Then comes Fondazione Prada, where art becomes something physical, almost unsettling in the best way. Mona Hatoum’s “Over, Under and In Between” left a deep impression on me. Inside the Cisterna building, once an industrial distillery, the installations speak of fragility and instability. A suspended web of delicate glass spheres hovers above you like a cosmic trap, both beautiful and threatening. In another room, over 30,000 red glass balls form a world map without borders, unstable, shifting, a powerful metaphor for the world we live in. And then there’s all of a quiver, a metallic structure that trembles, collapses and rises again, echoing the fragile balance of existence. Beyond this exhibition, Fondazione Prada continues to expand its vision with projects like Atlas, where contemporary artists from Jeff Koons to Carla Accardi create dialogues across time, materials, and ideas. Even the Cinema Godard program adds another layer, blending visual art with auteur cinema. This is not a passive visit; it’s an emotional and intellectual confrontation.

A dialogue in elegance

Finally, the Giorgio Armani Exhibition at Pinacoteca di Brera stands as one of the most compelling cultural moments in Milan right now. Created to celebrate 50 years of creativity, it marks the institution’s first-ever tribute to Giorgio Armani, bringing a carefully curated selection of his work into one of Italy’s most prestigious artistic settings.

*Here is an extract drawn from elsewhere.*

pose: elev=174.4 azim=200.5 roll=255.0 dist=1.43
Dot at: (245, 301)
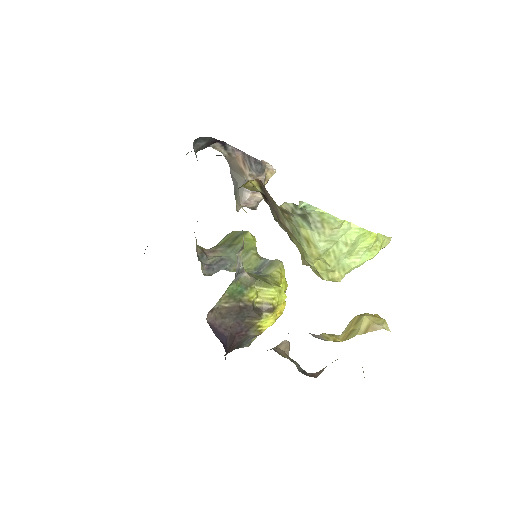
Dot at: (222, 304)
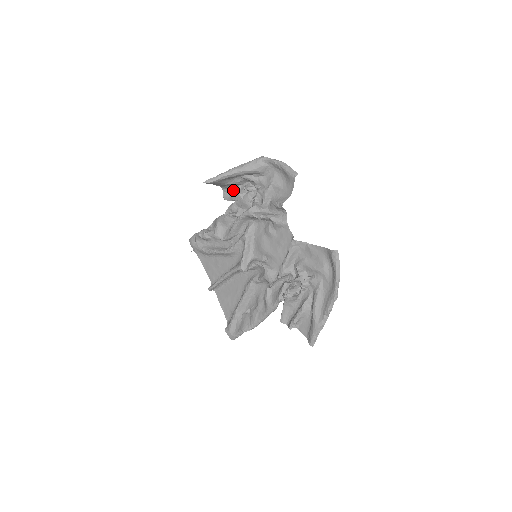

More than 120 garments trace the evolution of Armani’s unmistakable aesthetic, while subtly reshaping the visitor’s journey through the museum itself. Here, painting and fashion exist in quiet dialogue. Masterpieces from the Pinacoteca di Brera collection are placed in conversation with Armani’s designs, creating unexpected visual and material contrasts that feel both intimate and intellectually stimulating.

A view from an art event, Milan, Italy, March 17, 2025. (Photo by Funda Karayel)
A view from an art event, Milan, Italy, March 17, 2025. (Photo by Funda Karayel)

The result reveals another side of Milanese creativity, one where fashion transcends functionality and becomes a form of storytelling. Armani’s universe is built on precision, elegance and restraint, yet the exhibition feels deeply personal. Moving through the galleries, it becomes clear how fabric, light and silhouette can evoke emotion just as powerfully as paint or marble. Armani does not merely present clothing; he constructs atmospheres. And in Milan, where the boundaries between disciplines have always been fluid, this exhibition makes one thing unmistakably clear: fashion is not separate from art, it is part of the same language.

Milan surprised me. It’s not loud about its artistic power; it’s confident, layered, and deeply immersive. These three places shaped my experience in completely different ways, yet together they told one story: In Milan, art is not something you visit, it’s something you step into.